Die schwächelnde FDP will auf einem Parteitag ihr Profil schärfen. Steuert sie auf ein Ende der Ampel-Koalition zu? Bei den Koalitionspartnern mahnt man, es nicht zu übertreiben.

Vor dem FDP-Parteitag hat die SPD-Vorsitzende Saskia Esken die Gemeinsamkeiten des Koalitionsprojekts beschworen und die Freidemokraten davor gewarnt, Zweifel am Zusammenhalt zu nähren. „Angesichts der gegenwärtigen internationalen Krisen widerspräche es staatspolitischer Verantwortung, die deutsche Position zu schwächen, indem man die Koalition infrage stellt“, sagte Esken dem Redaktionsnetzwerk Deutschland (RND/Samstag).

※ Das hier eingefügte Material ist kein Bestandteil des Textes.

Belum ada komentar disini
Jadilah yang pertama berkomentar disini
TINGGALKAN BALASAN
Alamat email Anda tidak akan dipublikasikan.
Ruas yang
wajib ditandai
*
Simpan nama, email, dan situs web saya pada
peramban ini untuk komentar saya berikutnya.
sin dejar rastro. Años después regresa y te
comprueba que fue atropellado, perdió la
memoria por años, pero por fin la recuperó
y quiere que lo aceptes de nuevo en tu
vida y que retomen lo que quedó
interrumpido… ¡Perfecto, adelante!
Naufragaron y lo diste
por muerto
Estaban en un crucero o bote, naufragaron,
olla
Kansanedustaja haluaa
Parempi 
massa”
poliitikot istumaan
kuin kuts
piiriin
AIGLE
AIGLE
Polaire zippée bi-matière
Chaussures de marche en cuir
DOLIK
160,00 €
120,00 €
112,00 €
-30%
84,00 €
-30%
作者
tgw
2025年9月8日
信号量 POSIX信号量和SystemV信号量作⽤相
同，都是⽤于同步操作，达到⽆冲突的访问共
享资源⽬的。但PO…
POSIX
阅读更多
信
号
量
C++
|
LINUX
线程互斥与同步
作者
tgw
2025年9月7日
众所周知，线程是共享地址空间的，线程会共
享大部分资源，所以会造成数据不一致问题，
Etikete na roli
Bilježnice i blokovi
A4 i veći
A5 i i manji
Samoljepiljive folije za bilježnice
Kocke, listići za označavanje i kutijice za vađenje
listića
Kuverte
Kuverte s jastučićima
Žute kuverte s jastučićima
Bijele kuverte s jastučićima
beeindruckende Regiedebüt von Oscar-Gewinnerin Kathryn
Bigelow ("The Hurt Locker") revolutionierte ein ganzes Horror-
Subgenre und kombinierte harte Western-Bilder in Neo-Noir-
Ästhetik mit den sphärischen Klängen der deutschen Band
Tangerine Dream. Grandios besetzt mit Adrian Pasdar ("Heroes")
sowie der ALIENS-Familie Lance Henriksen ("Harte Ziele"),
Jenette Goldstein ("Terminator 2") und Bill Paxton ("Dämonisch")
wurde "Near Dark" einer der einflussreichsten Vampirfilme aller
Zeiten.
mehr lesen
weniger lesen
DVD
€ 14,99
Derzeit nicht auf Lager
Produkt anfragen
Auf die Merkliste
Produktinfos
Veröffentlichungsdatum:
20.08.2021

Sie fügte hinzu: „Wir haben noch einiges gemeinsam vor. Und man darf bei allen Differenzen nicht vergessen: Vieles wird ohne jeden Streit – beschlossen und umgesetzt.“ Die SPD-Chefin verwies auf die Gründungsidee des Ampel-Bündnisses: „Wir haben diese Koalition mit viel Mut geschlossen – und auch aus staatspolitischer Verantwortung. Die Idee war, dass sehr unterschiedliche Partner das Land genau dadurch voranbringen können, dass sie ihre unterschiedlichen Ideen zusammenfügen.“

Was die FDP auf dem Parteitag vorhat

Die FDP bestimmt am Wochenende auf einem Parteitag in Berlin ihre weiteren Ziele in der Regierungskoalition mit SPD und Grünen. In einem Leitantrag wird die Forderung nach einer „Wirtschaftswende“ in Deutschland und Priorität für Wachstum bekräftigt. „Unser Land ist derzeit nicht wettbewerbsfähig“, heißt es darin. „Die Wirtschaft stagniert wie in keinem anderen Industrieland. Ausufernde Bürokratie, hohe Energiepreise, ein hohes Steuer- und Abgabenniveau sowie akuter Fachkräftemangel bremsen die deutsche Wirtschaft erheblich aus.“ 

Gleichzeitig belaste „ein übergroßer Sozialhaushalt die finanziellen Möglichkeiten von Staat und Gesellschaft“. Mit Vorschlägen zur Wirtschaftsbelebung durch Steuerentlastungen und Verschärfungen bei Sozialleistungen hatte die FDP bereits vor dem Delegiertentreffen vor allem die SPD gegen sich aufgebracht – und Spekulationen angeheizt, ob die Koalition wegen sehr unterschiedlichen Positionen von SPD, Grünen und FDP durchhält.

Was heute geplant ist

Heute wird der FDP-Vorsitzende und Bundesfinanzminister Christian Lindner seiner Partei einen Rechenschaftsbericht abgeben und die Tonart setzen. Nachmittags wird die FDP-Spitzenkandidatin zur Europawahl, Marie-Agnes Strack-Zimmermann, sprechen. Bis Sonntag sollen zahlreiche Anträge verabschiedet werden.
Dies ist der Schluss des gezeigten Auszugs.